The SACP is also having to react to the downturn in the ANC’s fortunes. Its conference last year actually debated standing separately under its own flag in the 2024 election, though it chose not to. The Stalinist party is still wedded to the two-stages strategy of the late Joe Slovo and sees its primary task as defending the ‘National Democratic Revolution’ through its ‘Liberation Alliance’ with the ANC. But it wants to ‘reconfigure’ the alliance with quarterly meetings of its component parts in order to keep up the pressure on Ramaphosa.

In particular the SACP has drawn a red line under the government’s support for China and Russia via the BRICS alliance as an alternative to the G7, World Bank and IMF, as well as its refusal to fall in line with sanctions against Russia for its invasion of Ukraine and prosecution of Israel for genocide in Gaza. This of course will cause friction with the avowedly pro-Western DA, but it also will find allies in the EFF and MK.

The ANC will also in this turmoil find it more difficult to keep its own party in order. There is a semi-open faction within the party that favours uniting with Zuma. They will rail against any attempt to make the trappings of government more transparent, a key demand of the DA and, behind them, big business and foreign investors. In short, the ANC’s woes have only just begun.

The immediate task facing revolutionaries in South Africa is to break COSATU from the ANC and force it to unite in struggle with the other unions. Shop stewards and worker activists need to demand a fighting united front against the coming assault on the working class, which will increase with DA ministers chomping at the bit.

This task should be made easier, now that Ramaphosa has now openly thrown his lot in with the ‘white monopoly capitalists’. But it will mean a struggle against the COSATU union bureaucracy, which has grown fat on its cosy relations with ministers. In particular it will entail a rebuilding of shop steward power within and across the unions and their bitterly rival federations. They should call their leaders to account and demand they not only break with the ANC, but commit themselves to bringing down the Government of National Unity.

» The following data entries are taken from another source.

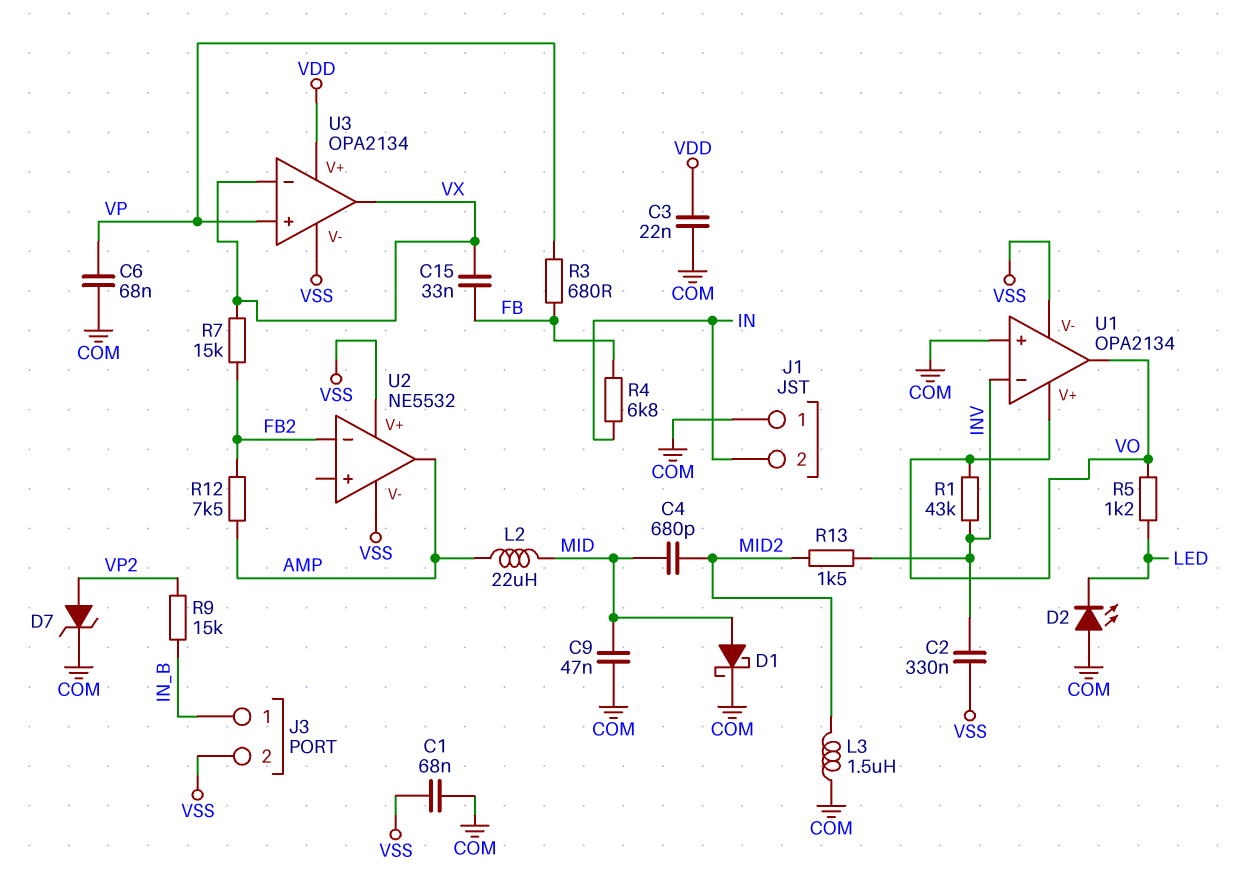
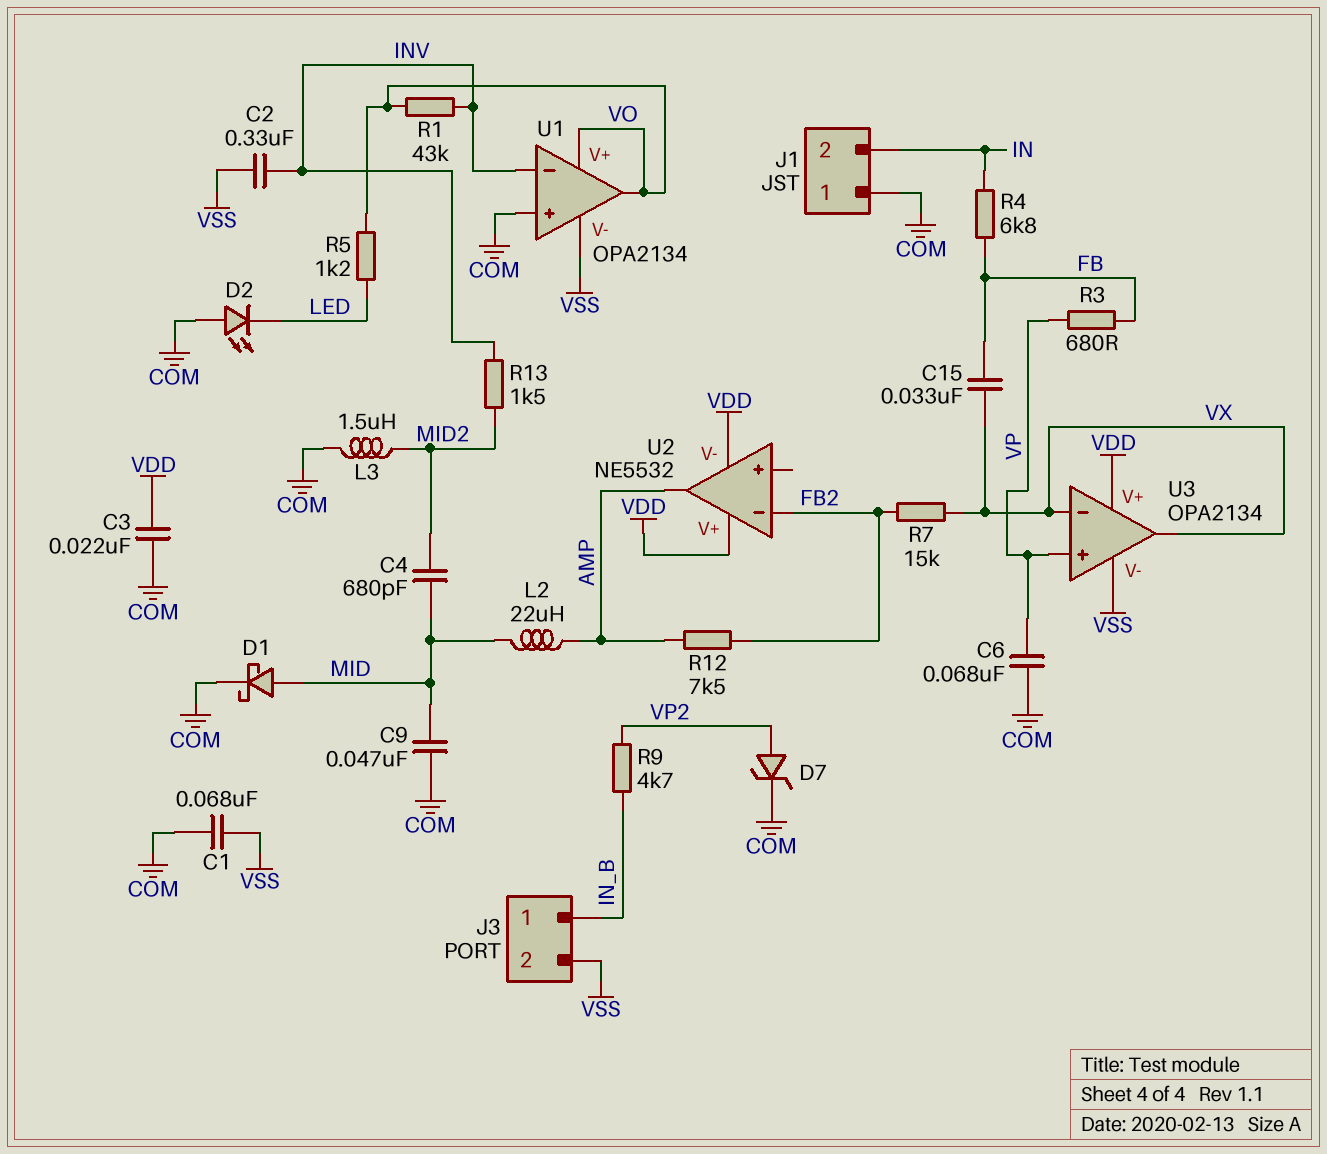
R9: 15k (IN_B, VP2) -> 4.7k (IN_B, VP2)
U2 pin V+: VSS -> VDD
U2 pin V-: VSS -> VDD

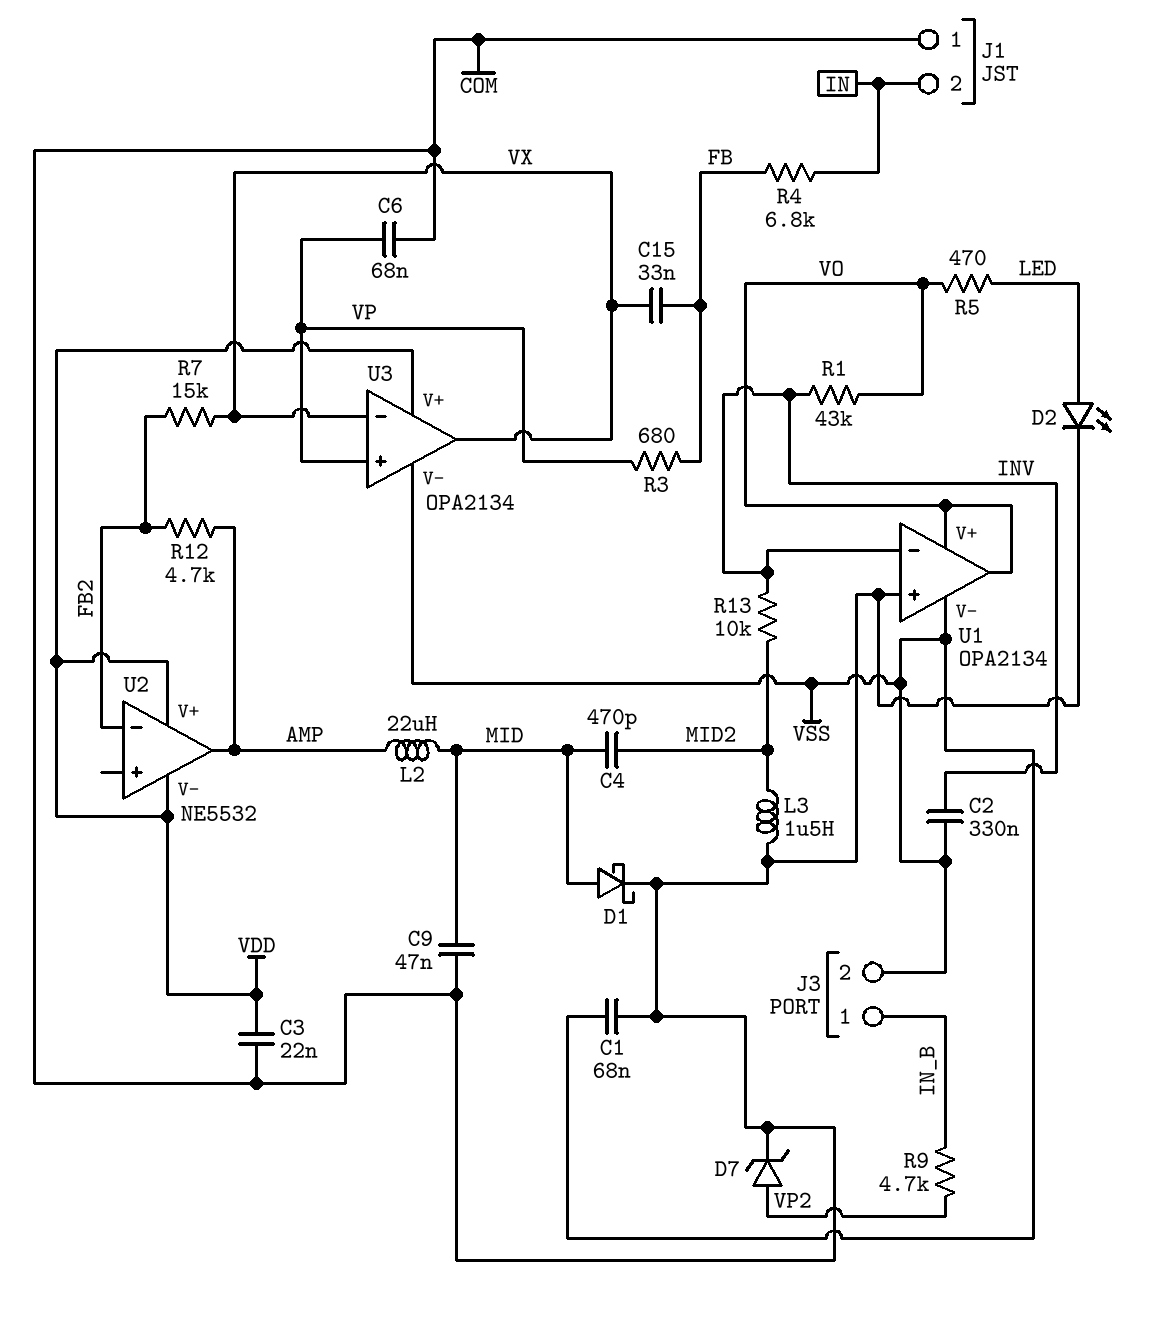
C4: 680pF (MID, MID2) -> 470pF (MID, MID2)
D2: LED (A COM, K LED) -> LED (A LED, K COM)
R5: 1.2k (LED, VO) -> 470 (LED, VO)
R12: 7.5k (AMP, FB2) -> 4.7k (AMP, FB2)
R13: 1.5k (INV, MID2) -> 10k (INV, MID2)

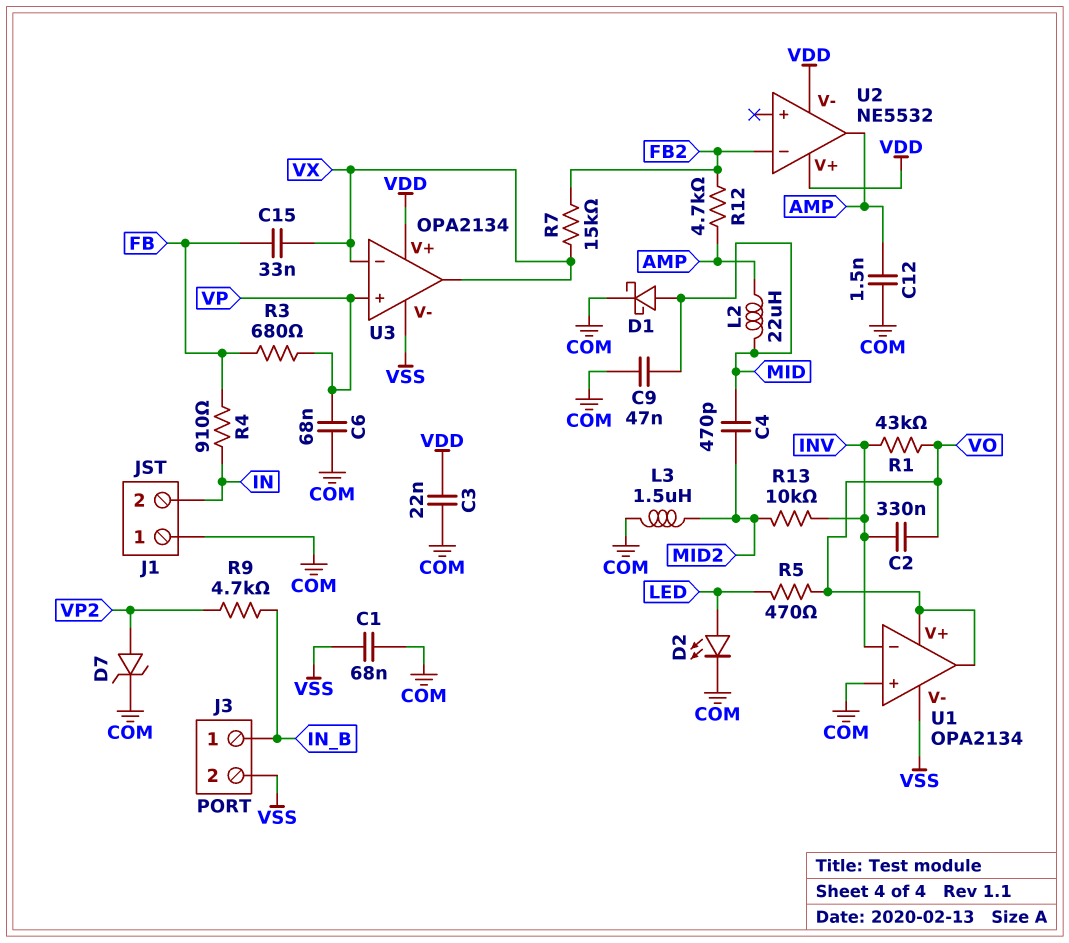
C2: 330nF (INV, VSS) -> 330nF (INV, VO)
C12: none -> 1.5nF (AMP, COM)
R4: 6.8k (FB, IN) -> 910 (FB, IN)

But the path towards a working class party, resting on the powerful trade union and township organisations of struggle, has been a long and winding road. Several mis-steps have been made along the way, since Moses Mayekiso first raised the slogan in the 1980s, most recently with the farcical tragedy of Irvin Jim’s stillborn Socialist Revolutionary Workers Party. But underlining all these errors has been Stalinism’s two-stage strategy, which puts off indefinitely the fight for socialism.

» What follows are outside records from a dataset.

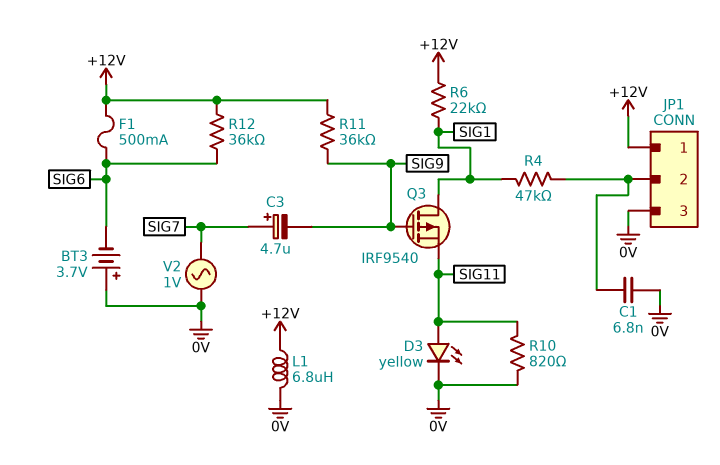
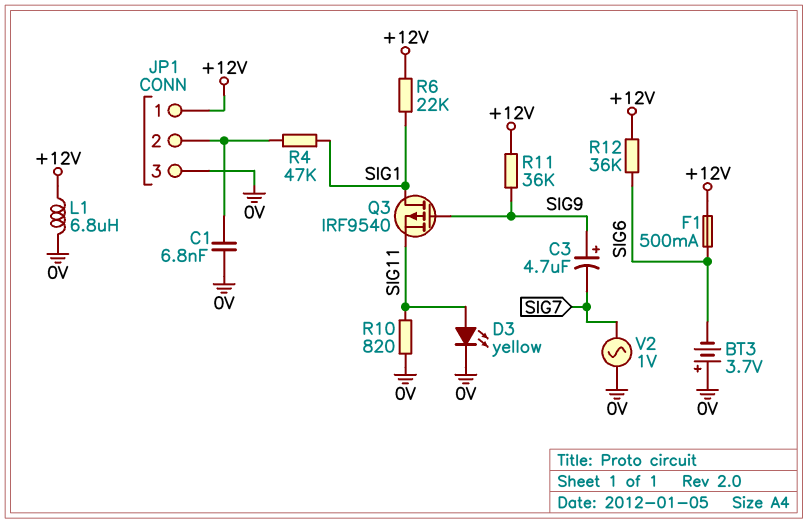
C3: 4.7uF (plus SIG7, minus SIG9) -> 4.7uF (plus SIG9, minus SIG7)

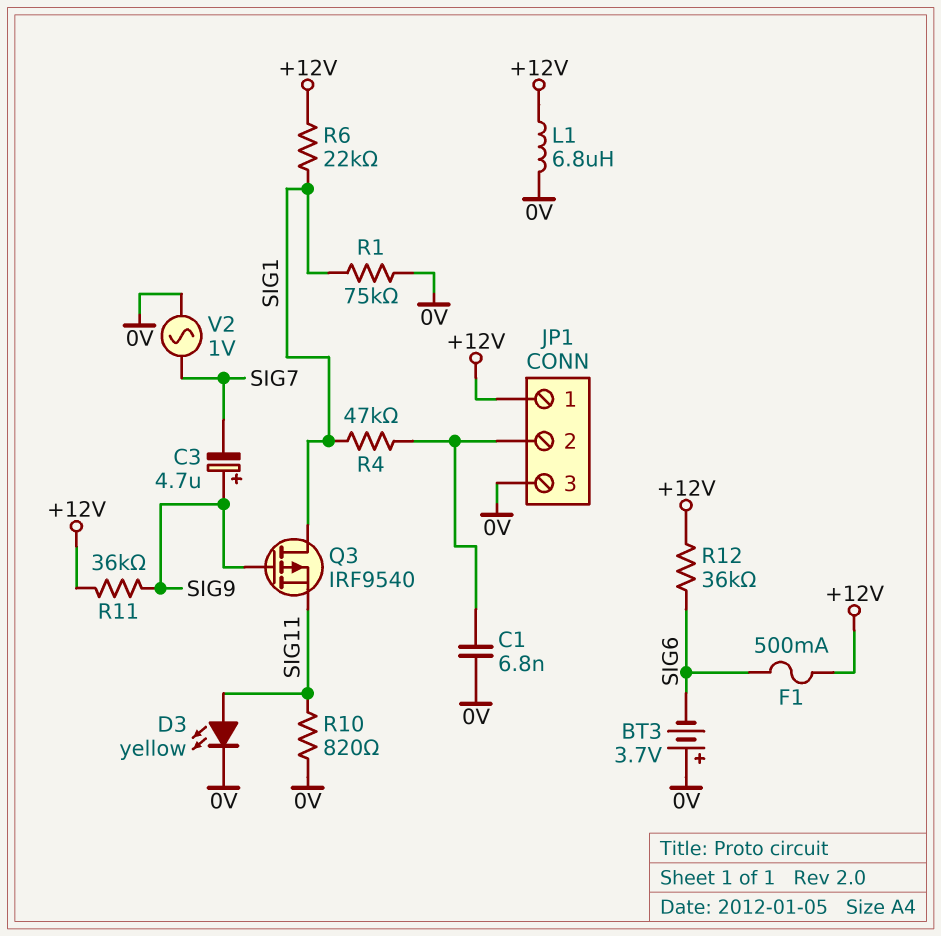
R1: none -> 75k (0V, SIG1)

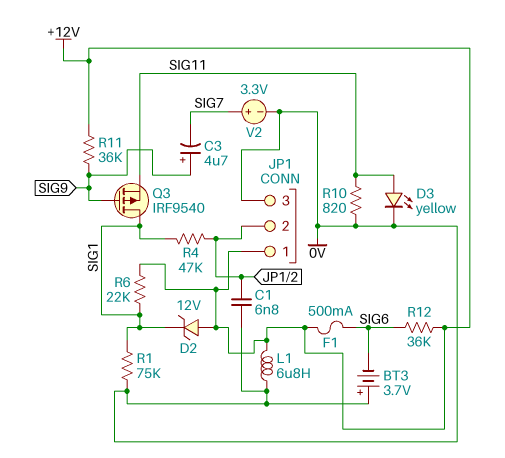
D2: none -> zener 12V (A +12V, K SIG1)
V2: AC 1V (0V, SIG7) -> 3.3V (plus SIG7, minus 0V)

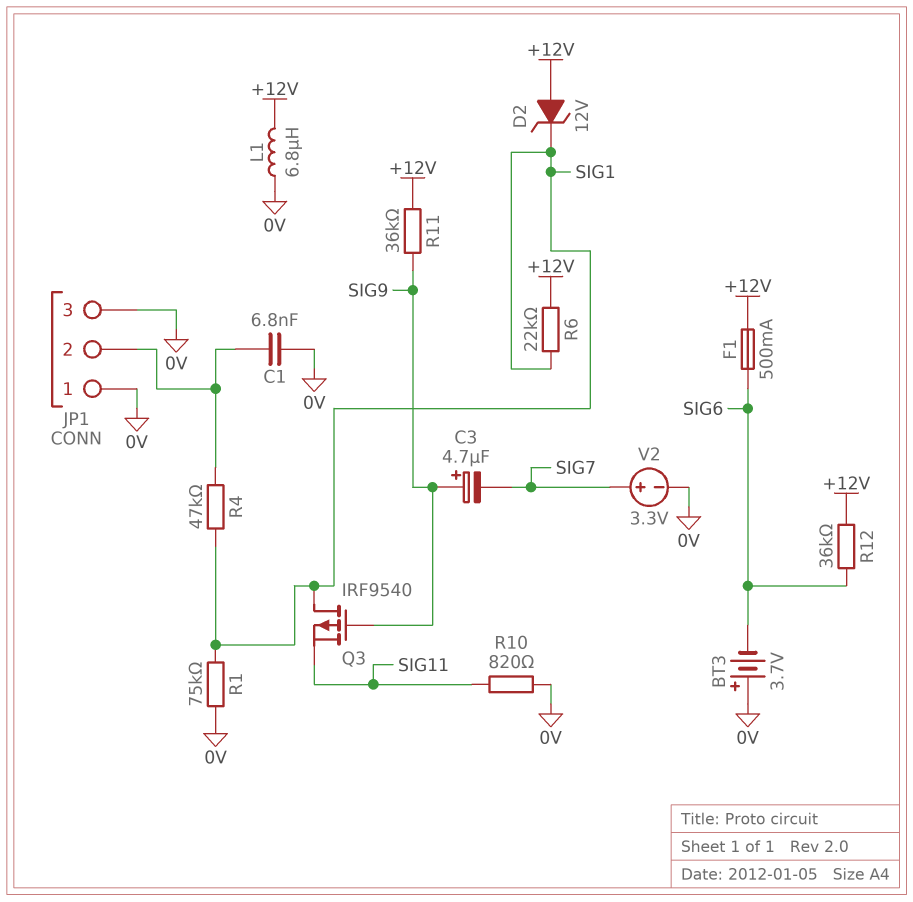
D3: LED yellow (A SIG11, K 0V) -> none
JP1 pin 1: +12V -> 0V

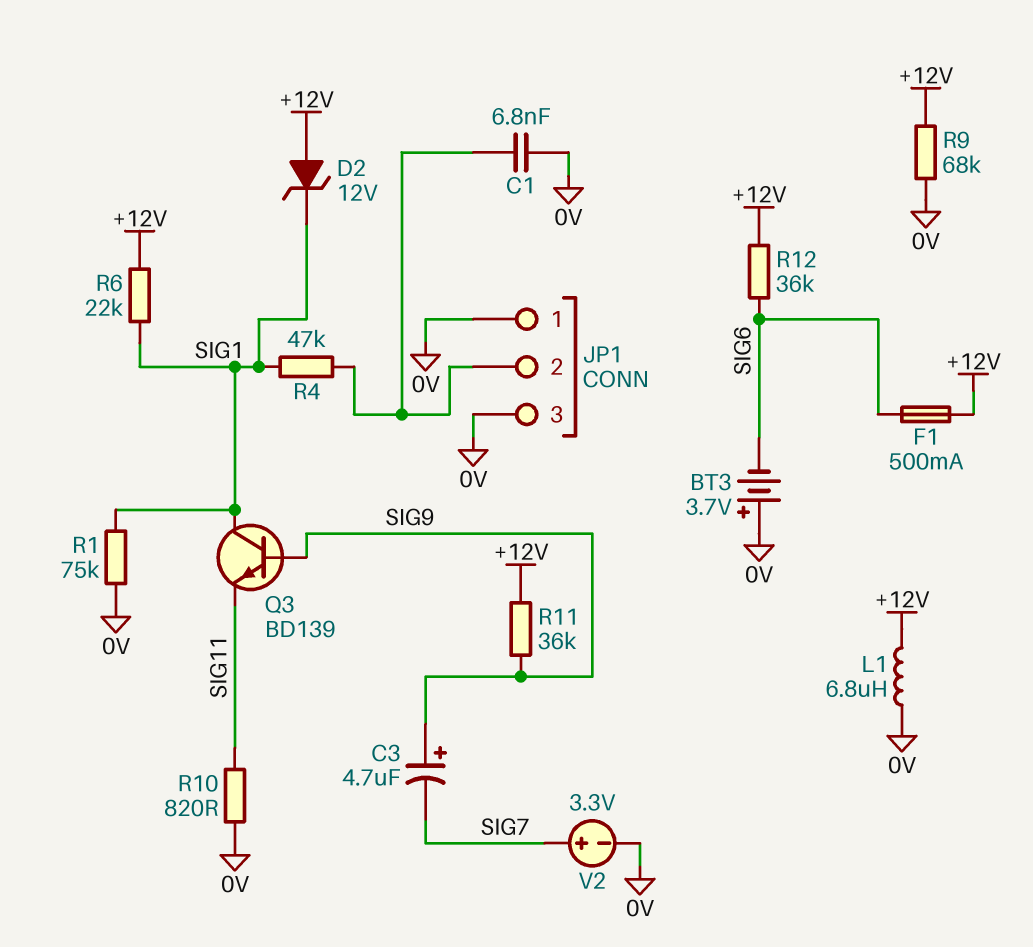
Q3: PMOS IRF9540 (G SIG9, D SIG1, S SIG11) -> NPN BD139 (B SIG9, C SIG1, E SIG11)
R9: none -> 68k (+12V, 0V)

The South African working class needs a new, revolutionary party that openly calls for and works towards a second South African revolution. This time it should not only deal once and for all with the white capitalists’ control over industry and the land, but also deal with capitalism, which in its original form or under the guise of Black Economic Empowerment, has robbed the working class of any of the fruits of its revolutionary struggles.